Identified from mobility trends analysis, the dual-city resident emerged as a specific and underserved user group with a recurring need for long-distance ground travel.
Maybach nightway
Across Europe, a growing population of professionals, families, and frequent travellers maintain lives split between two cities, making long-distance travel a recurring necessity. Existing solutions offer either genuine rest without privacy, as in night trains, or privacy without genuine rest, as in chauffeur services and luxury vehicles. No purpose-built ground-based solution addresses both simultaneously. At the same time, the mobility landscape is shifting from ownership toward service-based access, and advances in vehicle autonomy are creating conditions for a new category of travel entirely. This project investigates how automotive exterior design can enable rest as the primary purpose of a long-distance journey. The approach combined mobility trend research, user needs analysis, and iterative exterior design exploration, developed in collaboration with Mercedes-Benz Exterior Design Production Studio in Sindelfingen, Germany, with a shared interest in exploring generative AI visualization tools as part of a professional exterior design workflow. The result is The Maybach Nightway, a premium autonomous mobility service concept for the year 2050, connecting major European cities door to door on journeys of up to 12 hours. The exterior design is characterised by a long wheelbase, a low and pure silhouette, and a long tail integrating luggage access at ground level. The concept positions the Maybach Nightway as the premium tier of a future MaaS ecosystem for cross-border travel, establishing spatial and service standards that can inform more accessible tiers as the market evolves.
Background
Over 2 million people commute across EU borders regularly, and nearly 20% of inter-city travelers maintain double-city lives. For these users, the journey is a recurring cost in time and energy. No existing ground-based solution combines genuine rest with privacy and door-to-door convenience, and that gap defined the design opportunity.
Methodology
Developed in collaboration with Mercedes-Benz Exterior Design Production Studio in Sindelfingen, the project combined mobility research, user analysis, and iterative exterior design exploration. Package requirements drove formal decisions from the inside out. Visualization used a hybrid workflow of traditional sketching, 3D modelling, VR-based package validation, and generative AI tools via ComfyUI, an area of shared interest with the studio team.
Results
The exterior proposes a long, low silhouette and long wheelbase with a pure surface language and a long tail integrating a ground-level luggage elevator. The greenhouse sits forward for safety, keeping the headrest far from both ends when sleeping, and low ground clearance maximizes stability during sleep. Reduced chrome and restrained detailing redefine luxury through discretion.

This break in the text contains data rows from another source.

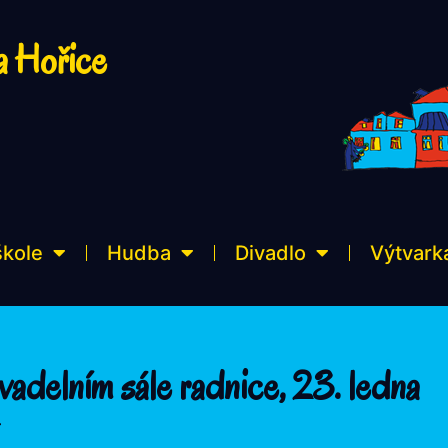
a Hořice
škole
Hudba
Divadlo
Výtvark
adelním sále radnice, 23. ledna
4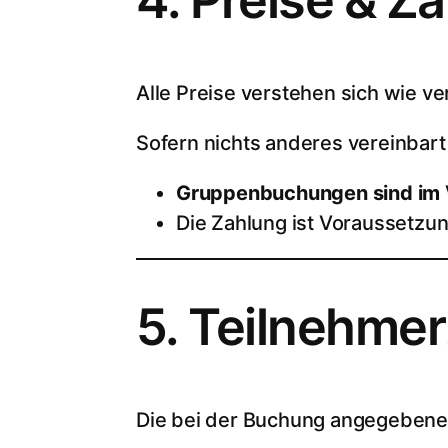
Alle Preise verstehen sich wie ve
Sofern nichts anderes vereinbart is
Gruppenbuchungen sind im V
Die Zahlung ist Voraussetzu
5. Teilnehme
Die bei der Buchung angegebene 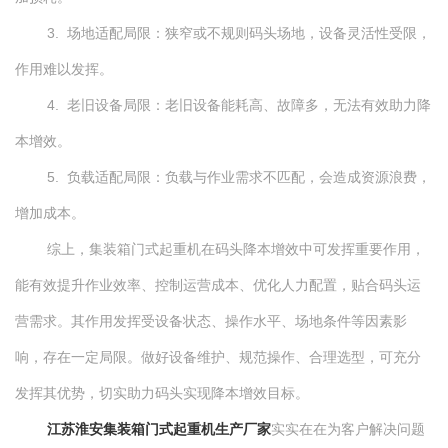
3. 场地适配局限：狭窄或不规则码头场地，设备灵活性受限，
作用难以发挥。
4. 老旧设备局限：老旧设备能耗高、故障多，无法有效助力降
本增效。
5. 负载适配局限：负载与作业需求不匹配，会造成资源浪费，
增加成本。
综上，集装箱门式起重机在码头降本增效中可发挥重要作用，
能有效提升作业效率、控制运营成本、优化人力配置，贴合码头运
营需求。其作用发挥受设备状态、操作水平、场地条件等因素影
响，存在一定局限。做好设备维护、规范操作、合理选型，可充分
发挥其优势，切实助力码头实现降本增效目标。
江苏淮安集装箱门式起重机生产厂
家
实实在在为客户解决问题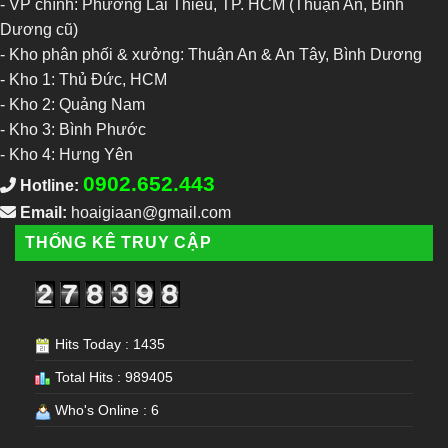
- VP chính: Phường Lái Thiêu, TP. HCM (Thuận An, Bình
Dương cũ)
- Kho phân phối & xưởng: Thuận An & An Tây, Bình Dương
-
Kho 1: Thủ Đức, HCM
-
Kho 2: Quảng Nam
-
Kho 3: Bình Phước
-
Kho 4: Hưng Yên
0902.652.443
Hotline:
Email:
hoaigiaan@gmail.com
THỐNG KÊ TRUY CẬP
Hits Today : 1435
Total Hits : 989405
Who's Online : 6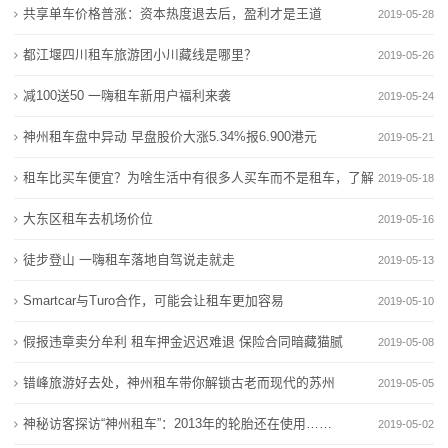
共享单车价格普涨：资本热度退去后，盈利才是王道
2019-05-28
动
都江堰四川租车旅游团小川藏线是哪里？
2019-05-26
态
减100送50 一嗨租车新用户福利来袭
2019-05-24
行
神州租车盘中异动 早盘股价大涨5.34%报6.900港元
2019-05-21
业
租车比买车便宜？为啥生活中有很多人买车而不是租车，了解
2019-05-18
动
一下！
大东区租车去机场价位
2019-05-16
态
徒步登山 一嗨租车落地自驾说走就走
2019-05-13
联
Smartcar与Turo合作，可能会让租车更加容易
2019-05-10
系
假报违章卖分牟利 租车押金迟迟难退 保险合同暗藏猫腻
2019-05-08
我
错峰旅游好去处，神州租车带你解锁古老而现代的苏州
2019-05-05
们
神秘访客探访“神州租车”：2013年的轮胎还在使用……
2019-05-02
关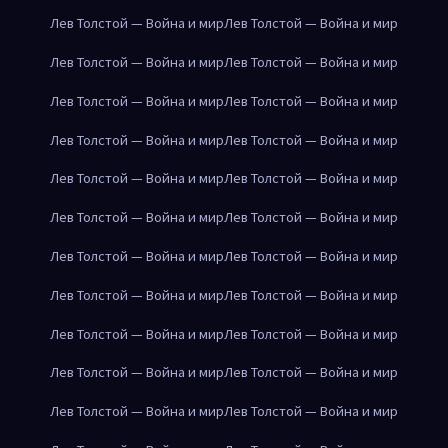
Лев Толстой — Война и мир
Лев Толстой — Война и мир
Лев Толстой — Война и мир
Лев Толстой — Война и мир
Лев Толстой — Война и мир
Лев Толстой — Война и мир
Лев Толстой — Война и мир
Лев Толстой — Война и мир
Лев Толстой — Война и мир
Лев Толстой — Война и мир
Лев Толстой — Война и мир
Лев Толстой — Война и мир
Лев Толстой — Война и мир
Лев Толстой — Война и мир
Лев Толстой — Война и мир
Лев Толстой — Война и мир
Лев Толстой — Война и мир
Лев Толстой — Война и мир
Лев Толстой — Война и мир
Лев Толстой — Война и мир
Лев Толстой — Война и мир
Лев Толстой — Война и мир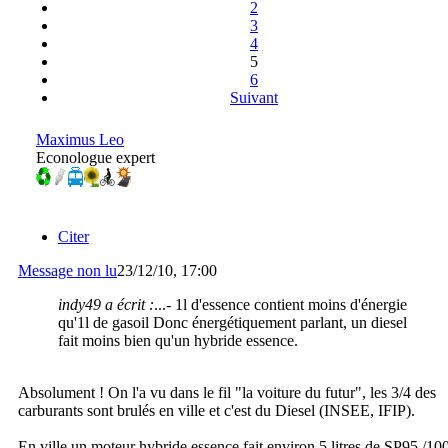
2
3
4
5
6
Suivant
Maximus Leo
Econologue expert
Citer
Message non lu
23/12/10, 17:00
indy49 a écrit :
...- 1l d'essence contient moins d'énergie
qu'1l de gasoil Donc énergétiquement parlant, un diesel
fait moins bien qu'un hybride essence.
Absolument ! On l'a vu dans le fil "la voiture du futur", les 3/4 des
carburants sont brulés en ville et c'est du Diesel (INSEE, IFIP).
En ville un moteur hybride essence fait environ 5 litres de SP95 /10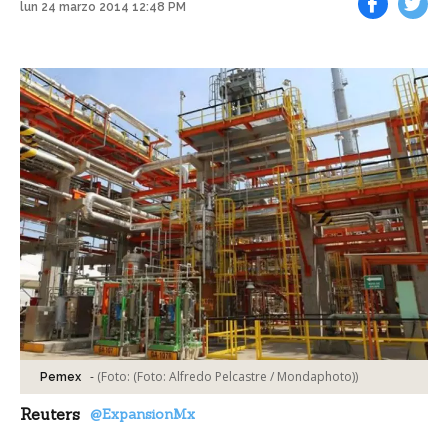
lun 24 marzo 2014 12:48 PM
Facebook
Tweet
-
(Foto:
(Foto: Alfredo Pelcastre / Mondaphoto)
)
Pemex
Reuters
@ExpansionMx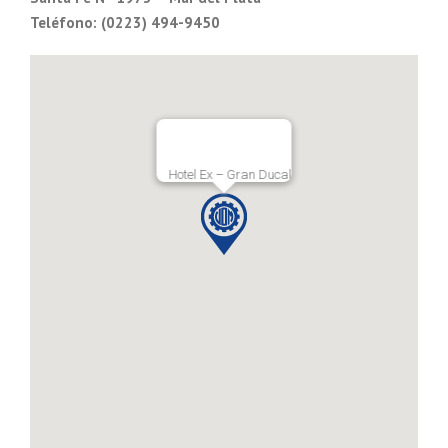
Teléfono: (0223) 494-9450
Hotel Ex – Gran Ducal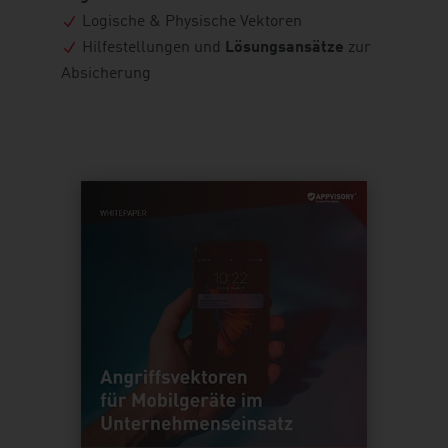
Logische & Physische Vektoren
Hilfestellungen und
Lösungsansätze
zur
Absicherung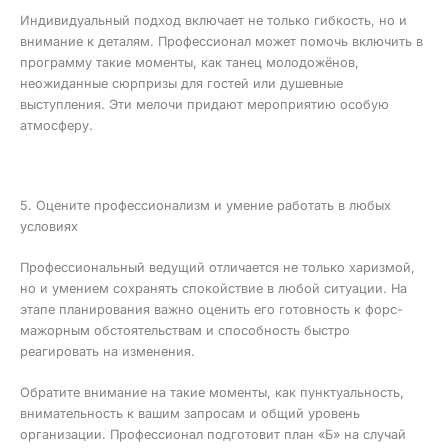
Индивидуальный подход включает не только гибкость, но и
внимание к деталям. Профессионал может помочь включить в
программу такие моменты, как танец молодожёнов,
неожиданные сюрпризы для гостей или душевные
выступления. Эти мелочи придают мероприятию особую
атмосферу.
5. Оцените профессионализм и умение работать в любых
условиях
Профессиональный ведущий отличается не только харизмой,
но и умением сохранять спокойствие в любой ситуации. На
этапе планирования важно оценить его готовность к форс-
мажорным обстоятельствам и способность быстро
реагировать на изменения.
Обратите внимание на такие моменты, как пунктуальность,
внимательность к вашим запросам и общий уровень
организации. Профессионал подготовит план «Б» на случай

The Maybach Nightway sits at the premium end of a future MaaS ecosystem for cross-border travel. As aviation and rail established service standards from the top tier down, this concept serves as a testing ground for spatial and design language that can inform more accessible tiers as the market matures.
In collaboration with:
UID26 | Santiago Sánchez – Grad project presentation
Maybach Nightway: Concept video
Early ideation exploring different formal directions and the first spatial studies for the Day Room and Night Room dual-mode configuration.
Heritage references from Maybach's 1930s archive informed the formal language, with continuous surfaces and pure volumes as a foundation for a design that communicates through restraint rather than detail.
Selected for its low ground clearance, optimizing stability for sleep, and for positioning the greenhouse mid-vehicle, keeping the headrest far from both ends for safety in case of impact.
The iconic vertical grille signature reinterpreted with reduced chrome and a purer surface language, redefining luxury through discretion rather than display.
Exterior technology integration: Perimeter Awareness System sensor band and retractable pop-up LiDARs and cameras for autonomous 360 vision.
Ground-level luggage elevator integrated into the long tail, allowing effortless loading at pickup. Maria and Pietro departing from their home in Vienna.
Maybach Nightway on a European alpine route. Induction charging at strategic stops keeps the journey uninterrupted.
Before departure. Ready to board, with the certainty of arriving rested.